Engineering students working in the lab as part of the UnLIMITED program at University of Saskatchewan.
David Stobbe/USask (above); istock (below)
Decolonization initiatives in health care have largely focused on overcoming implicit biases in diagnosis and shifting power in the collection, analysis, and interpretation of health data in Indigenous communities. But research is increasingly demonstrating the extent of bias when it comes to medical devices, which historically have not been widely tested on diverse populations. Several studies have confirmed that blood oxygen levels in non-white patients were overestimated by pulse oximeters, a crucial tool in assessing the severity of COVID-19. Similar racial and gender discrepancies have been observed in common medical equipment, including x-rays, CT scans, and spirometers.
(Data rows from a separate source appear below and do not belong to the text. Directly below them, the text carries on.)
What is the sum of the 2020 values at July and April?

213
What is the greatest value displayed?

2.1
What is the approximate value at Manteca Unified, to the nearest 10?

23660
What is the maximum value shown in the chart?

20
Problematic biases may occur in a device’s inherent mechanics, the computational software or data used in development, or race-based interpretation of data. With AI becoming increasingly important in health care applications, researchers are making greater efforts to build diversity into database collection and appropriately integrate ethnicity or skin-type labeling in certain diagnoses, such as skin cancer testing.
An emerging solution for remote communities wanting to manufacture their own supplies is 3-D printing.
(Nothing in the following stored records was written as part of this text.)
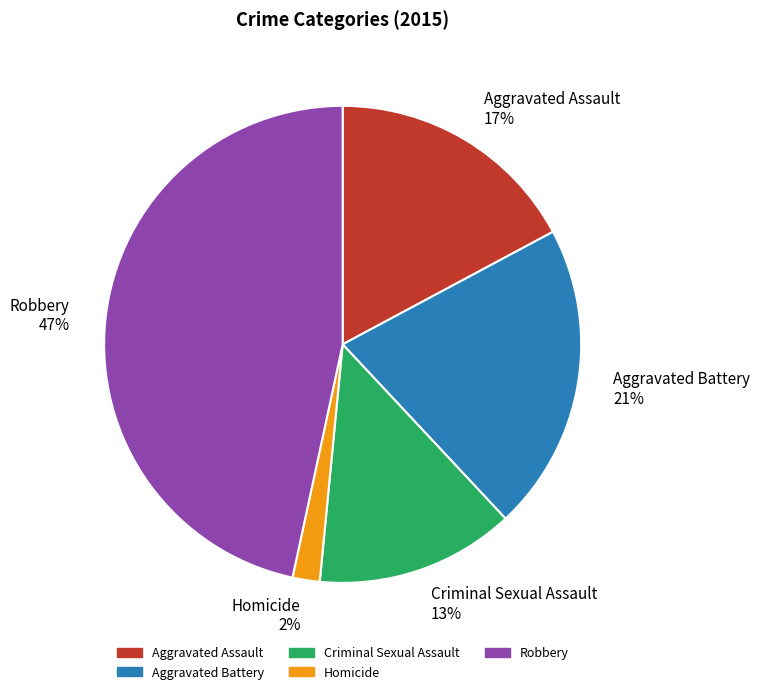

To the nearest percent, what is the combined percentage of Criminal Sexual Assault and Robbery?

60%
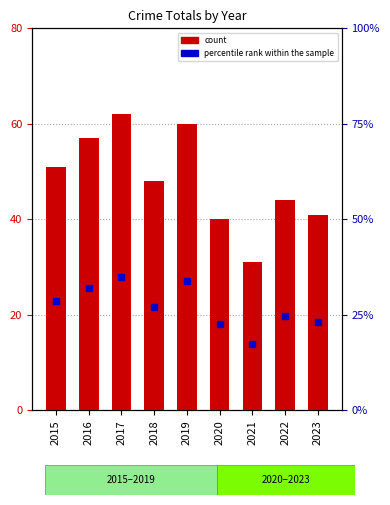

The value at 2023 is 62. True or false?

False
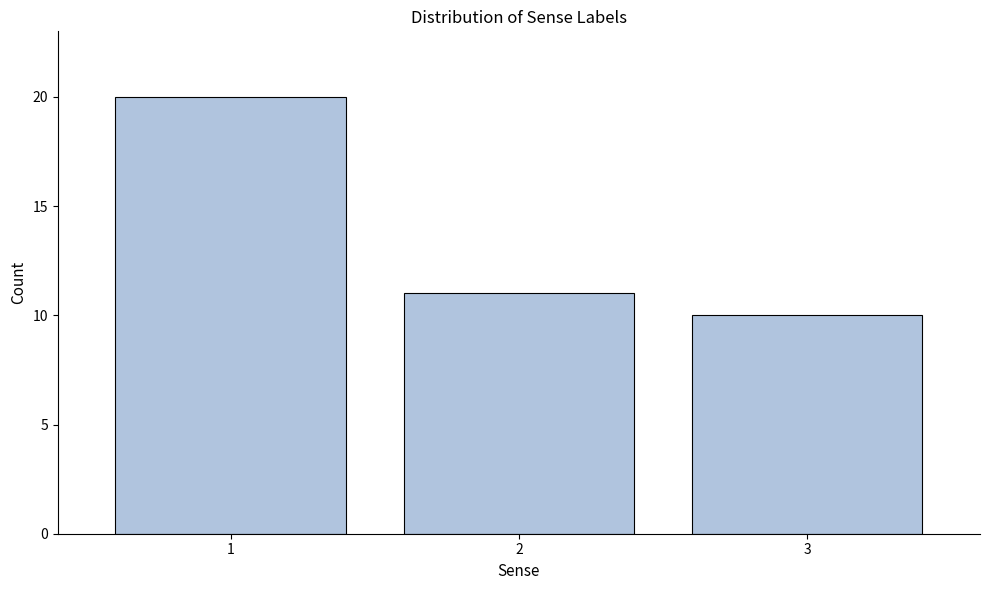

Reading left to right, extract all data points from this chart.

20	11	10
Indigenous peoples in remote communities are particularly impacted by health care inequities, often lacking access to competent staff, essential medical equipment, and reliable electricity, internet, and water supplies. Broken medical devices litter some communities, which may lack the equipment or specialized knowledge to fix them.
A biomedical innovation team at Western University in Ontario is designing around community limitations to potentially develop solutions such as more portable x-ray machines, smart stethoscopes that can relay information between remote clinics, and vaccine storage facilities that can maintain temperatures without electricity. “We’re trying to think about how to make devices that can be found, fabricated, and repaired in the communities they’re meant to serve,” says biophysics professor David Holdsworth.
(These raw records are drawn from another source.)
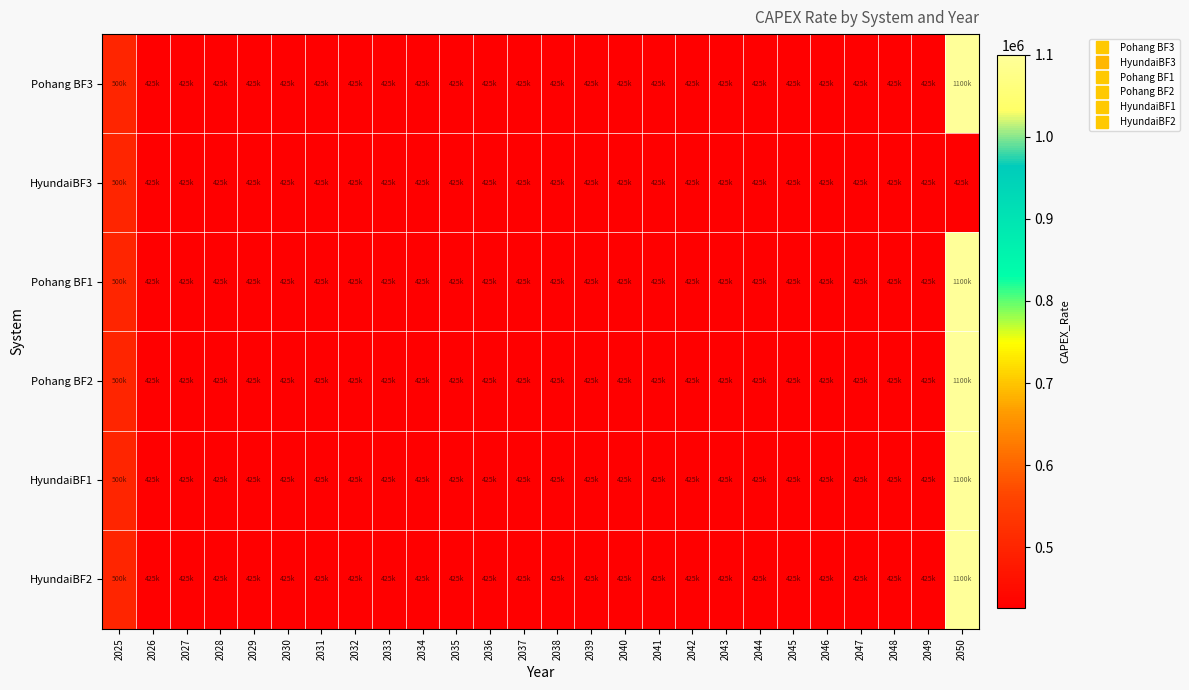

What is the total value across all series at 2042?

2553570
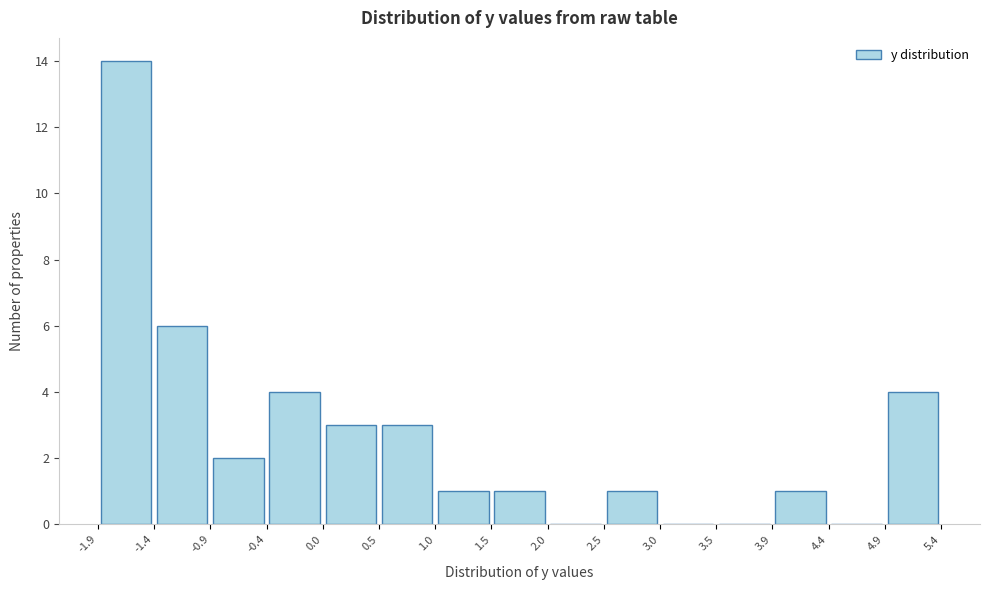

Which range on the x-axis has the tallest bar?

-1.9 to -1.4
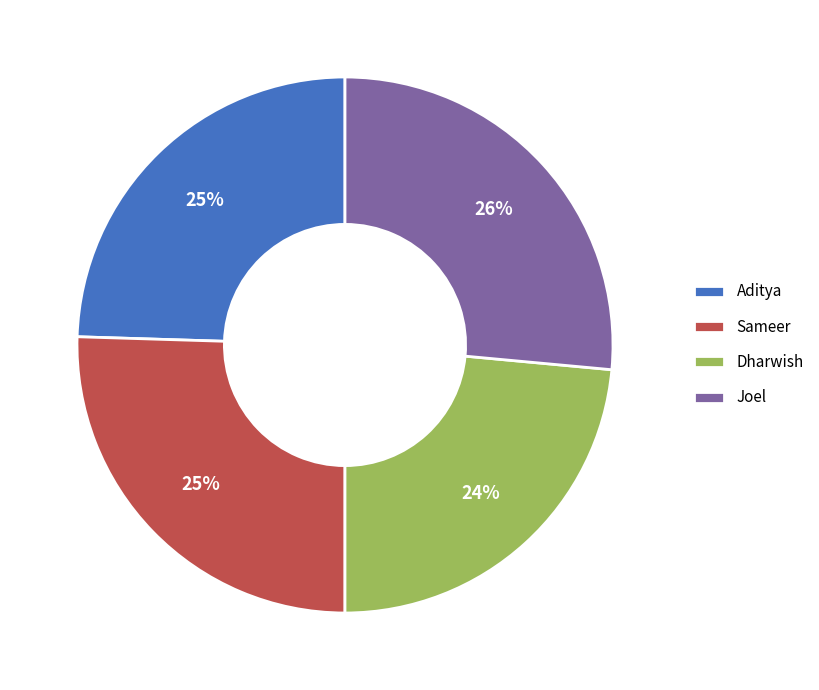

How many slices are in this pie chart?

4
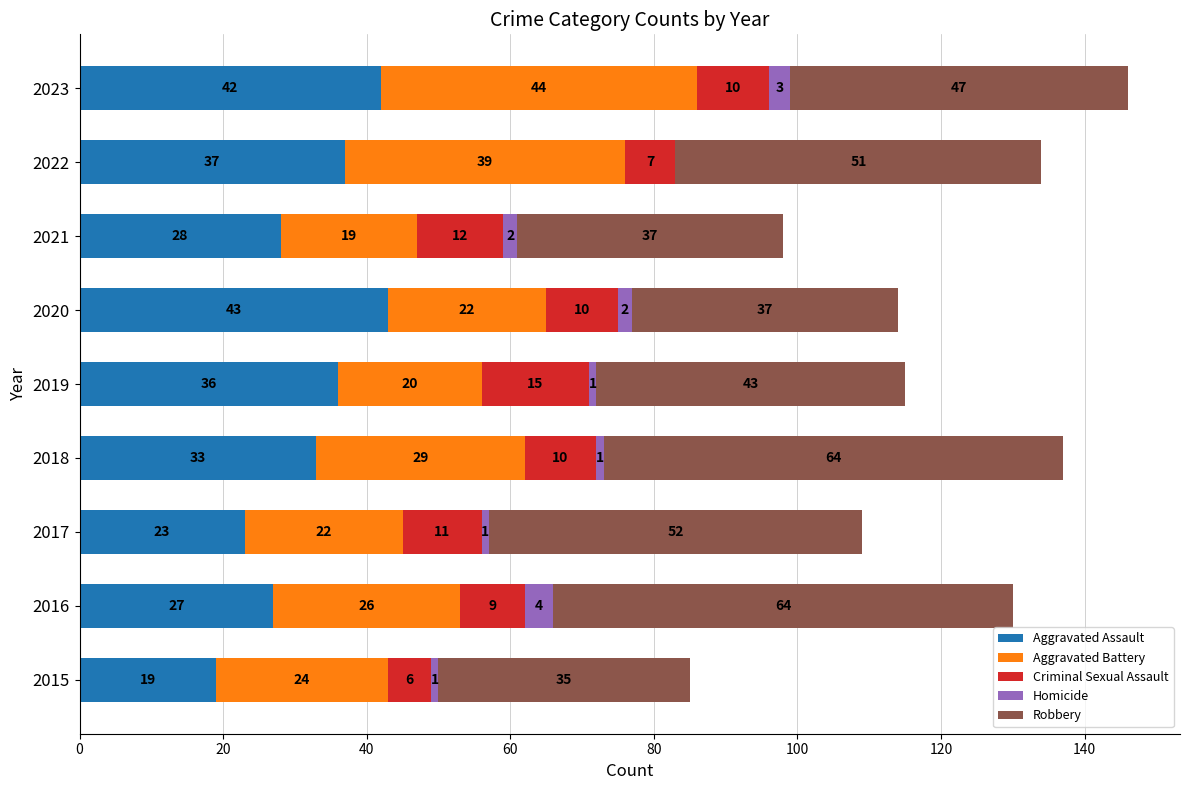

Which category has the highest value in the Aggravated Assault series?

2020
An emerging solution for remote communities wanting to manufacture their own supplies is 3-D printing. Producing complex objects from open-source digital files, this process empowers communities to access necessary resources while significantly decreasing associated costs. During the pandemic, the University of Alaska rapidly created ventilation masks for local hospitals using 3-D printing.
To advance the decolonization of medical device design, the University of Saskatchewan recently launched an innovative new graduate program called UnLIMITED (Uniting for Leading Indigenous and non-Indigenous Medical Instrumentation, Technology, Entrepreneurship, and Design). “The program will involve research into medical devices, covering design, manufacturing, human and cultural factors, and entrepreneurship,” says mechanical and biomedical engineering professor Dr. Wenjun (Chris) Zhang. He adds that it will contribute to post-truth reconciliation and make Canada a world leader in the medical device economy.
With federal funding of $1.65 million over six years, graduate students in the program will be mentored by scholars, business leaders, and Indigenous community members. It’s part of a growing movement to address longstanding colonial biases in the medical field, ensuring that all populations have equal access to essential health care.